In Paxton’s non-binding opinion, Miller’s interpretation was an overreach. Pitmasters, including Hernandez, were relieved. He admits he received a registration renewal letter for his scales from TDA a few months before the surprise inspection, but mistakenly thought that Paxton’s directive meant the issue was over. He was wrong.
“Nothing has changed,” TDA spokesman Mark Loeffler wrote in late June in response to Paxton’s directive. “The Attorney General’s letter is non-binding but has been thoroughly reviewed. Our inspectors will continue to do the work they do every day to protect consumers as outlined in TDA rules.” Miller requested the letter from Paxton—and when it didn’t offer the opinion he hoped for, his department ignored it.
I don’t vote for Republicans to increase taxes and regulation, especially in defiance of legislative intent.

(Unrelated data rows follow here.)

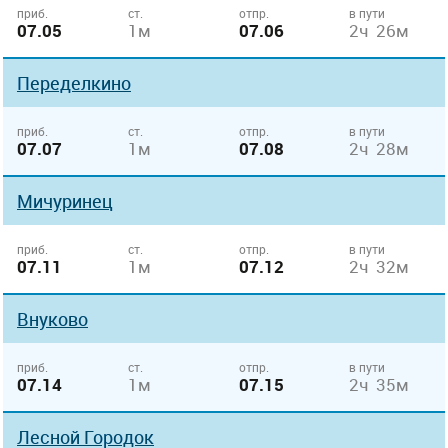
приб.
ст.
отпр.
в пути
07.05
1м
07.06
2ч 26м
Переделкино
приб.
ст.
отпр.
в пути
07.07
1м
07.08
2ч 28м
Мичуринец
приб.
ст.
отпр.
в пути
07.11
1м
07.12
2ч 32м
Внуково
приб.
ст.
отпр.
в пути
07.14
1м
07.15
2ч 35м
Лесной Городок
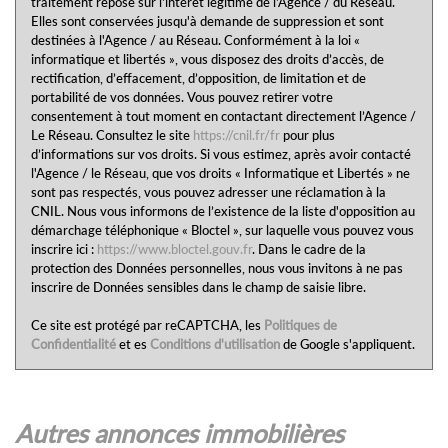
traitement repose sur l'intérêt légitime de l'Agence / du Réseau.
Elles sont conservées jusqu'à demande de suppression et sont
Familles avec 3 enfants
5,40 %
destinées à l'Agence / au Réseau. Conformément à la loi «
informatique et libertés », vous disposez des droits d’accès, de
rectification, d’effacement, d’opposition, de limitation et de
portabilité de vos données. Vous pouvez retirer votre
consentement à tout moment en contactant directement l’Agence /
Le Réseau. Consultez le site
https://cnil.fr/fr
pour plus
d’informations sur vos droits. Si vous estimez, après avoir contacté
l'Agence / le Réseau, que vos droits « Informatique et Libertés » ne
sont pas respectés, vous pouvez adresser une réclamation à la
CNIL. Nous vous informons de l’existence de la liste d'opposition au
démarchage téléphonique « Bloctel », sur laquelle vous pouvez vous
inscrire ici :
https://www.bloctel.gouv.fr
. Dans le cadre de la
protection des Données personnelles, nous vous invitons à ne pas
inscrire de Données sensibles dans le champ de saisie libre.
Ce site est protégé par reCAPTCHA, les
Politiques de
Confidentialité
et es
Conditions d'utilisation
de Google s'appliquent.
autres annonces immobilières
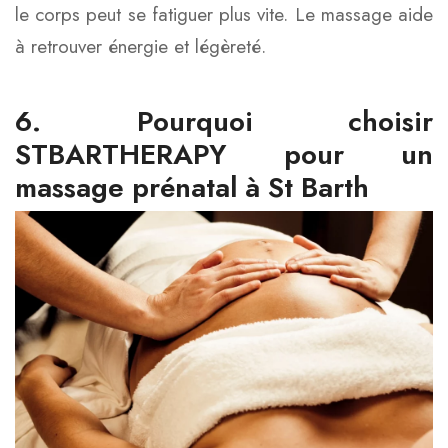
le corps peut se fatiguer plus vite. Le massage aide
à retrouver énergie et légèreté.
6. Pourquoi choisir
STBARTHERAPY pour un
massage prénatal à St Barth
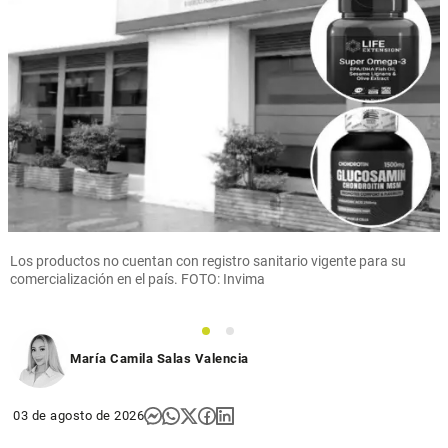
Los productos no cuentan con registro sanitario vigente para su
comercialización en el país. FOTO: Invima
1
2
María Camila Salas Valencia
03 de agosto de 2026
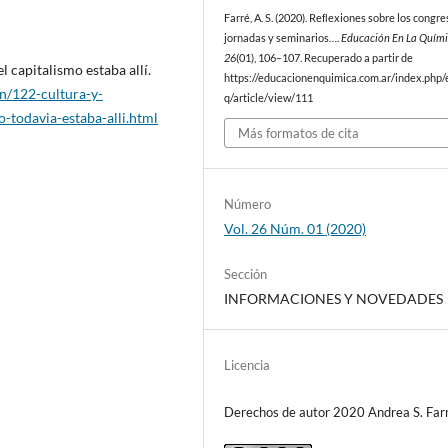
Farré, A. S. (2020). Reﬂexiones sobre los congre
jornadas y seminarios….
Educación En La Quím
26
(01), 106–107. Recuperado a partir de
 capitalismo estaba allí.
https://educacionenquimica.com.ar/index.php/
n/122-cultura-y-
q/article/view/111
-todavia-estaba-alli.html
Más formatos de cita
Número
Vol. 26 Núm. 01 (2020)
Sección
INFORMACIONES Y NOVEDADES
Licencia
Derechos de autor 2020 Andrea S. Far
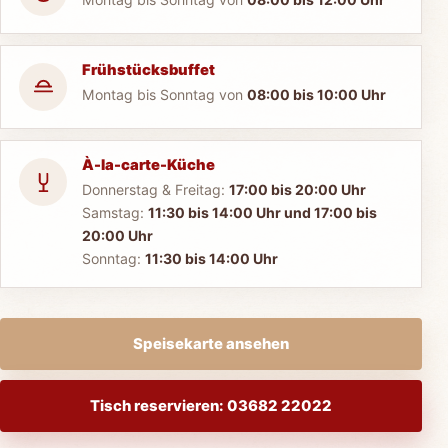
Frühstücksbuffet
Montag bis Sonntag von
08:00 bis 10:00 Uhr
À-la-carte-Küche
Donnerstag & Freitag:
17:00 bis 20:00 Uhr
Samstag:
11:30 bis 14:00 Uhr und 17:00 bis
20:00 Uhr
Sonntag:
11:30 bis 14:00 Uhr
Speisekarte ansehen
Tisch reservieren: 03682 22022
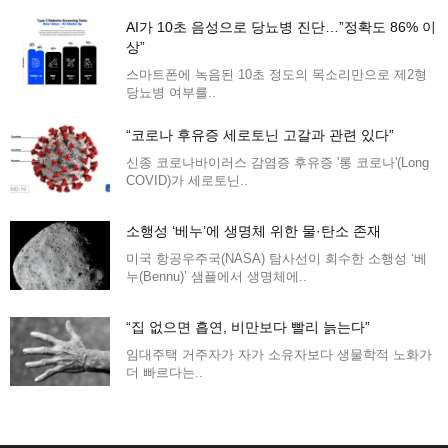
AI가 10초 음성으로 당뇨병 진단…”정확도 86% 이
상”
스마트폰에 녹음된 10초 정도의 목소리만으로 제2형
당뇨병 여부를..
“코로나 후유증 세로토닌 고갈과 관련 있다”
신종 코로나바이러스 감염증 후유증 '롱 코로나'(Long
COVID)가 세로토닌..
소행성 ‘베누’에 생명체 위한 물·탄소 존재
미국 항공우주국(NASA) 탐사선이 회수한 소행성 ‘베
누(Bennu)’ 샘플에서 생명체에..
“집 없으면 흡연, 비만보다 빨리 늙는다”
임대주택 거주자가 자가 소유자보다 생물학적 노화가
더 빠르다는..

I’ve written Mr. Loeffler to see if anything has changed [Edited to add: See comments below], or if the Texas Department of Agriculture still requires barbecue joint owners to pay yearly registrations of $35 per scale and be subject to random inspections, despite the express wishes of the Texas legislature and the opinion of Texas Attorney General Ken Paxton.
Don’t mess with Texas BBQ joints…
(Hat tip: Ace of Spades HQ.)
Tags: barbecue, Ken Paxton, Regulation, Sid Miller, Texas
Lawrence, happy to respond. Don’t believe fake news. The TxMonthly article wrong on many facts despite our office working with Daniel to correct. First, understand this is not about BBQ joints. TDA has a regulatory responsibility (since 1907) over weights and measures. That’s why we check gas pumps and scales for accuracy. Any scale used in a commercial transaction in Tx has to be checked and licensed to protect consumer. Pawn shops, airport luggage scales, yogurt shops, mailing centers . . all licensed for accuracy. BBQ joints wanted a special exemption. Before that cow became brisket, it was weighed at cattle auction, meat processor, meat market – all the way until it was sold to BBQ joint. BBQ owners WANT to buy off regulated scales but don’t want to sell off them? More here than meets the eye. Commissioner Miller is responsible to same Texans as AG Paxton and legislators. But he’s working for the consumer, not a few disgruntled BBQ joint owners and their lobbyists in the Texas Restaurant Assn.